One of the benefits of the video visits, said Taranto, is how much they resemble an old-fashioned house call.
“It’s not often that we get to see what patients live their life like outside of the walls of our clinic,” she said. “On a video call, we see their family members and their living situation and that was one of the pluses. We can see what kind of hygiene they keep up at home and certainly any hazards to their safety.”
Taranto said St. Tammany doctors see an average of 22 patients per day. Going forward, the plan is to aim for 25% of those to be telemedicine appointments. Since the video visits tend to be faster than in-person sessions, that could free up doctors to see more patients per day. It also will cut down on the number of people in waiting rooms, which is an added benefit during the pandemic.

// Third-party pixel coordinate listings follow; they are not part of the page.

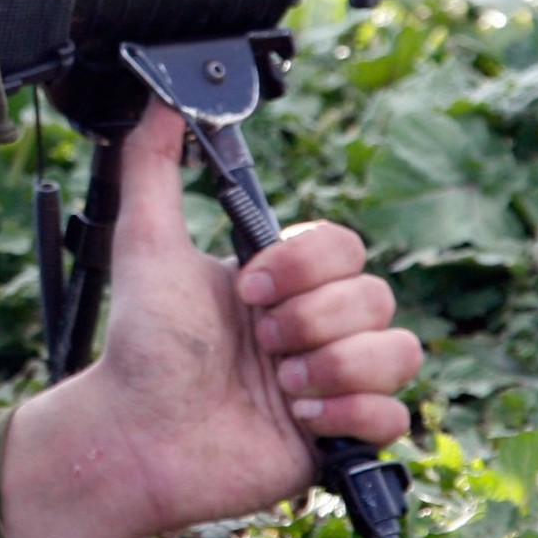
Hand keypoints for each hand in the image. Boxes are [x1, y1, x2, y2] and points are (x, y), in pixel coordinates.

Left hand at [0, 107, 422, 537]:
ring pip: (400, 352)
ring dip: (336, 367)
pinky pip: (398, 417)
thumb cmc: (141, 348)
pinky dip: (351, 414)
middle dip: (311, 321)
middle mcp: (316, 327)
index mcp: (283, 282)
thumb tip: (160, 98)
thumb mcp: (146, 246)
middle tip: (259, 343)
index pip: (345, 247)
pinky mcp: (342, 439)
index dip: (305, 266)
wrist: (137, 438)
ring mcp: (333, 381)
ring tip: (281, 388)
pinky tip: (299, 421)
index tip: (246, 289)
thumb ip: (152, 166)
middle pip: (376, 297)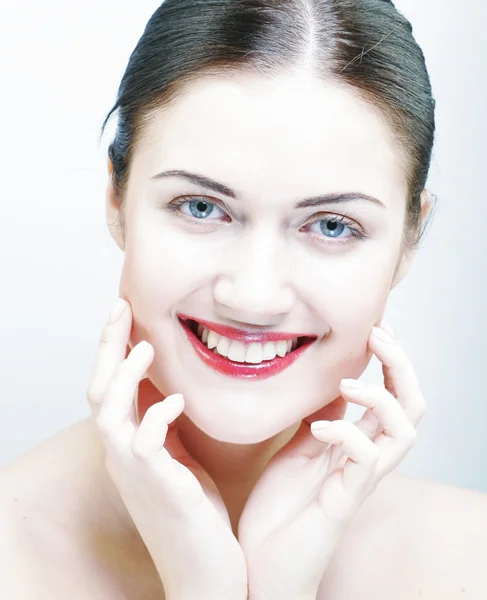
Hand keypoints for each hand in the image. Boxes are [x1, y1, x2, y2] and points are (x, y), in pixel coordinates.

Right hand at [86, 298, 247, 599]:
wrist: (204, 570)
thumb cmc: (196, 512)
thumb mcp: (179, 458)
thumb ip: (167, 426)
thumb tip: (172, 388)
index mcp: (128, 446)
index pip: (110, 387)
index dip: (115, 349)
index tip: (127, 313)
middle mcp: (122, 455)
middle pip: (98, 391)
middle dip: (108, 347)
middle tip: (120, 308)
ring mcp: (135, 472)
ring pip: (108, 413)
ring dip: (123, 376)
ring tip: (145, 345)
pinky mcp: (158, 486)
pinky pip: (145, 444)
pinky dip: (157, 416)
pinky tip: (178, 401)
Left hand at [238, 324, 425, 599]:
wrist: (259, 561)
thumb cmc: (279, 508)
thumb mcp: (297, 447)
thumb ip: (320, 418)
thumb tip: (331, 384)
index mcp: (355, 443)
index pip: (391, 394)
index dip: (390, 359)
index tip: (375, 328)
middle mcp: (366, 458)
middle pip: (413, 405)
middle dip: (401, 365)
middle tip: (378, 335)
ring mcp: (359, 480)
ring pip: (405, 431)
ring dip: (381, 397)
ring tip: (348, 384)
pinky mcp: (345, 501)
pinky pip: (365, 460)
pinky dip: (346, 434)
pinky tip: (318, 429)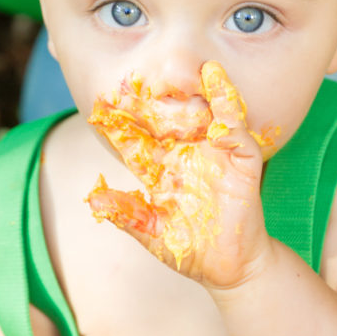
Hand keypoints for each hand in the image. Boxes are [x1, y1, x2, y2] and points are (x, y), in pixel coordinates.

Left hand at [87, 61, 274, 287]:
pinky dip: (229, 107)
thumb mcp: (153, 234)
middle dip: (153, 99)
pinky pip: (236, 128)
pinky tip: (218, 86)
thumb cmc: (190, 251)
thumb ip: (127, 215)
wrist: (230, 268)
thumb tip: (94, 200)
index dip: (120, 125)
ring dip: (198, 90)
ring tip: (193, 68)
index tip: (99, 106)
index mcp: (161, 170)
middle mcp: (186, 155)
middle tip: (136, 76)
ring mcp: (215, 155)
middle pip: (168, 119)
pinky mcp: (242, 161)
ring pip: (204, 114)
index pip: (137, 141)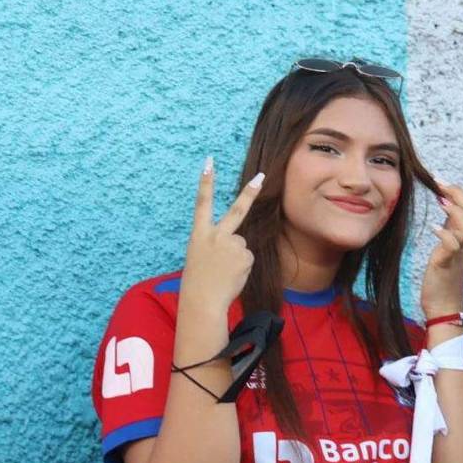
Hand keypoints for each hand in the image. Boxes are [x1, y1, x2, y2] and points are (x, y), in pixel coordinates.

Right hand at [178, 159, 262, 313]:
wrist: (203, 299)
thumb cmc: (200, 280)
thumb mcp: (201, 255)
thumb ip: (217, 242)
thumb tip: (240, 242)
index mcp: (200, 233)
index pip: (202, 202)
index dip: (206, 181)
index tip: (209, 162)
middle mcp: (216, 235)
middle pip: (237, 210)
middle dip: (250, 192)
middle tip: (262, 176)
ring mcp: (232, 244)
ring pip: (242, 245)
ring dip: (237, 257)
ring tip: (224, 270)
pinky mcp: (245, 255)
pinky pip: (248, 257)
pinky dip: (242, 267)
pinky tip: (232, 274)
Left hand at [420, 183, 462, 317]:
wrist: (444, 308)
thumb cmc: (442, 281)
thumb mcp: (446, 249)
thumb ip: (448, 230)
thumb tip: (443, 209)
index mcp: (462, 238)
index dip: (457, 191)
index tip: (439, 179)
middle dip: (457, 193)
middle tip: (439, 181)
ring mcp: (457, 254)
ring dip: (455, 211)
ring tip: (440, 199)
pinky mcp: (447, 265)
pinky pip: (452, 247)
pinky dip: (445, 235)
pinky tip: (433, 227)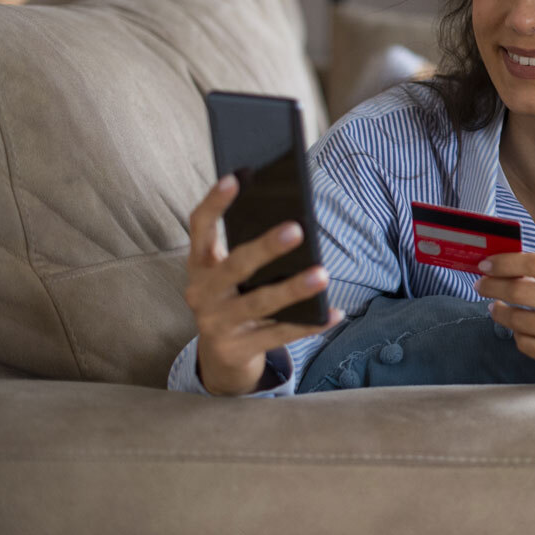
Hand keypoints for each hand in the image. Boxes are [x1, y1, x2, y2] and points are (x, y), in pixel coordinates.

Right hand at [183, 175, 343, 395]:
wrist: (221, 357)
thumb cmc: (235, 299)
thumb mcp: (231, 276)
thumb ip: (249, 251)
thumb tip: (296, 224)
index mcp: (200, 265)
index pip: (200, 227)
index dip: (215, 203)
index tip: (235, 177)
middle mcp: (201, 293)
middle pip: (235, 266)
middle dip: (265, 248)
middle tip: (297, 229)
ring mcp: (215, 324)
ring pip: (259, 303)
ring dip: (292, 289)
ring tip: (323, 274)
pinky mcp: (236, 350)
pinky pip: (279, 335)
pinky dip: (309, 325)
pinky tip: (334, 313)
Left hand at [475, 252, 534, 382]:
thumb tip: (506, 267)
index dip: (505, 262)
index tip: (486, 264)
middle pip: (521, 291)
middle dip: (492, 286)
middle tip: (480, 284)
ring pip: (519, 321)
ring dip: (499, 311)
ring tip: (495, 306)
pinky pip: (526, 344)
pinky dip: (517, 334)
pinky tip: (518, 327)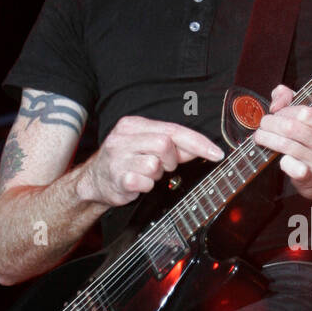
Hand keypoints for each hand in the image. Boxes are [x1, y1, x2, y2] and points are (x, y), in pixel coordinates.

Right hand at [76, 115, 223, 207]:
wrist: (94, 181)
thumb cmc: (126, 162)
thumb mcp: (148, 147)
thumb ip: (175, 146)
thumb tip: (204, 148)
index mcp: (133, 125)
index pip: (173, 130)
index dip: (198, 142)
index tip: (217, 153)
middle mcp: (123, 137)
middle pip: (165, 144)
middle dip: (171, 159)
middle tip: (164, 166)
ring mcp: (118, 157)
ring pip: (155, 164)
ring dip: (157, 174)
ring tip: (146, 174)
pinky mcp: (117, 178)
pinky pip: (145, 182)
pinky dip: (146, 186)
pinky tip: (138, 183)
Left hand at [253, 84, 311, 206]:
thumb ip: (298, 101)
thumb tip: (279, 95)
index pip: (305, 112)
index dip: (285, 110)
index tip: (277, 113)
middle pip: (292, 127)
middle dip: (271, 123)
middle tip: (264, 124)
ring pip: (286, 144)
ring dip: (267, 138)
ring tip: (260, 136)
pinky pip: (289, 165)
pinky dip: (280, 159)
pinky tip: (277, 157)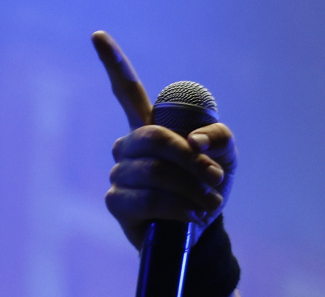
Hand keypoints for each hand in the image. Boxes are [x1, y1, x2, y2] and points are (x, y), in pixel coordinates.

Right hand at [92, 31, 235, 248]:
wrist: (201, 232)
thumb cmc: (208, 188)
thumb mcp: (226, 158)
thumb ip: (219, 138)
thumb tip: (196, 141)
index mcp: (149, 127)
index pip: (127, 91)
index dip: (113, 64)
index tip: (98, 35)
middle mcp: (129, 146)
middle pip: (155, 138)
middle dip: (191, 160)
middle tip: (216, 179)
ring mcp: (120, 174)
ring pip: (155, 172)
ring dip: (192, 188)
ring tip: (211, 203)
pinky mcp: (118, 203)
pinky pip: (148, 199)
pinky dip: (179, 207)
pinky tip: (193, 215)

“There are certain medical problems – such as mental health, certain rashes, simple upper respiratory infections, urinary tract infections – that can be treated remotely and we are incorporating them into our daily schedule,” she said. “It will certainly become something that we do as a network. As for me, that was my goal before all this started and then we just dove head first in when the pandemic started.”
Taranto said her colleagues at St. Tammany and elsewhere understand that telemedicine is the “wave of the future.”
“It’s a matter of keeping up with the rest of the country, because there’s always competition in healthcare and now everybody wants to have immediate access to doctors on their phone,” she said. “Telemedicine is here to stay and from a business perspective if you don’t provide it they’re probably going to go someplace else.”